"""
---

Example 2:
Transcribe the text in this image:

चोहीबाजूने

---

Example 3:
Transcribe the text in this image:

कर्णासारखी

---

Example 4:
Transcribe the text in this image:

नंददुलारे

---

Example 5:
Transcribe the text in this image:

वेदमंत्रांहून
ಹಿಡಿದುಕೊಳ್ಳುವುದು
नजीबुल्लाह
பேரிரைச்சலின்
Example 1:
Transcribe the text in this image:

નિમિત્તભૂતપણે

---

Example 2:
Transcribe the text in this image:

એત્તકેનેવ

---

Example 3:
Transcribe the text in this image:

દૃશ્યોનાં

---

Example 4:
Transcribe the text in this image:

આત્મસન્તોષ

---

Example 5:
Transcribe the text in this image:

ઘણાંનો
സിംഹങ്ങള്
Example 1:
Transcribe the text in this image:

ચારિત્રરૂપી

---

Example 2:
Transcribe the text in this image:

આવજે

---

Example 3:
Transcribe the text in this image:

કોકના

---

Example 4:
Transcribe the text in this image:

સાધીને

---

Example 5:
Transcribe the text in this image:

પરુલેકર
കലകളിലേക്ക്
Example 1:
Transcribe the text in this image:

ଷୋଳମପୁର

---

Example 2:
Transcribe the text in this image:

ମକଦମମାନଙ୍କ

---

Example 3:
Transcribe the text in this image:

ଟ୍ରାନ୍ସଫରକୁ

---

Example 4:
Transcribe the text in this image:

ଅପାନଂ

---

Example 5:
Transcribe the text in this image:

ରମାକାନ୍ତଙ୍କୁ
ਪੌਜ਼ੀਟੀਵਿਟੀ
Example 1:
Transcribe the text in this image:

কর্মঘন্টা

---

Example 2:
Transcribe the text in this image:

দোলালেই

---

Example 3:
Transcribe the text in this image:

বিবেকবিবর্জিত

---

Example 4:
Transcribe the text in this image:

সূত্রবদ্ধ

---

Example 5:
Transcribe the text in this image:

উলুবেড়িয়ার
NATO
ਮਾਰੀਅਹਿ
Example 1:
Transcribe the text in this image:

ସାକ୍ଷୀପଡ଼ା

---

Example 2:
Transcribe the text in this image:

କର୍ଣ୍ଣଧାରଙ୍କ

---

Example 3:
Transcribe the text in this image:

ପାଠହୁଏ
"""
The task: Each line of the data is to be retyped exactly as shown.

Answer area:
---

Example 2:
Transcribe the text in this image:

चोहीबाजूने

---

Example 3:
Transcribe the text in this image:

कर्णासारखी

---

Example 4:
Transcribe the text in this image:

नंददुलारे

---

Example 5:
Transcribe the text in this image:

वेदमंत्रांहून
ಹಿಡಿದುಕೊಳ್ಳುವುದು
नजीबुल्लाह
பேரிரைச்சலின்
Example 1:
Transcribe the text in this image:

નિમિત્તભૂતપણે

---

Example 2:
Transcribe the text in this image:

એત્તકેનેવ

---

Example 3:
Transcribe the text in this image:

દૃશ્યોનાં

---

Example 4:
Transcribe the text in this image:

આત્મસન્તોષ

---

Example 5:
Transcribe the text in this image:

ઘણાંનો
സിംഹങ്ങള്
Example 1:
Transcribe the text in this image:

ચારિત્રરૂપી

---

Example 2:
Transcribe the text in this image:

આવજે

---

Example 3:
Transcribe the text in this image:

કોકના

---

Example 4:
Transcribe the text in this image:

સાધીને

---

Example 5:
Transcribe the text in this image:

પરુલેકર
കലകളിലേക്ക്
Example 1:
Transcribe the text in this image:

ଷୋଳମପୁର

---

Example 2:
Transcribe the text in this image:

ମକଦମମାନଙ୍କ

---

Example 3:
Transcribe the text in this image:

ଟ୍ରାନ୍ସଫରକୁ

---

Example 4:
Transcribe the text in this image:

ଅପାନଂ

---

Example 5:
Transcribe the text in this image:

ରମାକାନ୍ତଙ୍କୁ
ਪੌਜ਼ੀਟੀਵਿਟੀ
Example 1:
Transcribe the text in this image:

কর্মঘন্টা

---

Example 2:
Transcribe the text in this image:

দোলালেই

---

Example 3:
Transcribe the text in this image:

বিবেকবিবর্জিত

---

Example 4:
Transcribe the text in this image:

সূত্রবদ্ধ

---

Example 5:
Transcribe the text in this image:

উলুবেড়িয়ার
NATO
ਮਾਰੀਅਹਿ
Example 1:
Transcribe the text in this image:

ସାକ୍ଷୀପଡ଼ା

---

Example 2:
Transcribe the text in this image:

କର୍ଣ୍ଣଧାରଙ୍କ

---

Example 3:
Transcribe the text in this image:

ପାଠହୁଏ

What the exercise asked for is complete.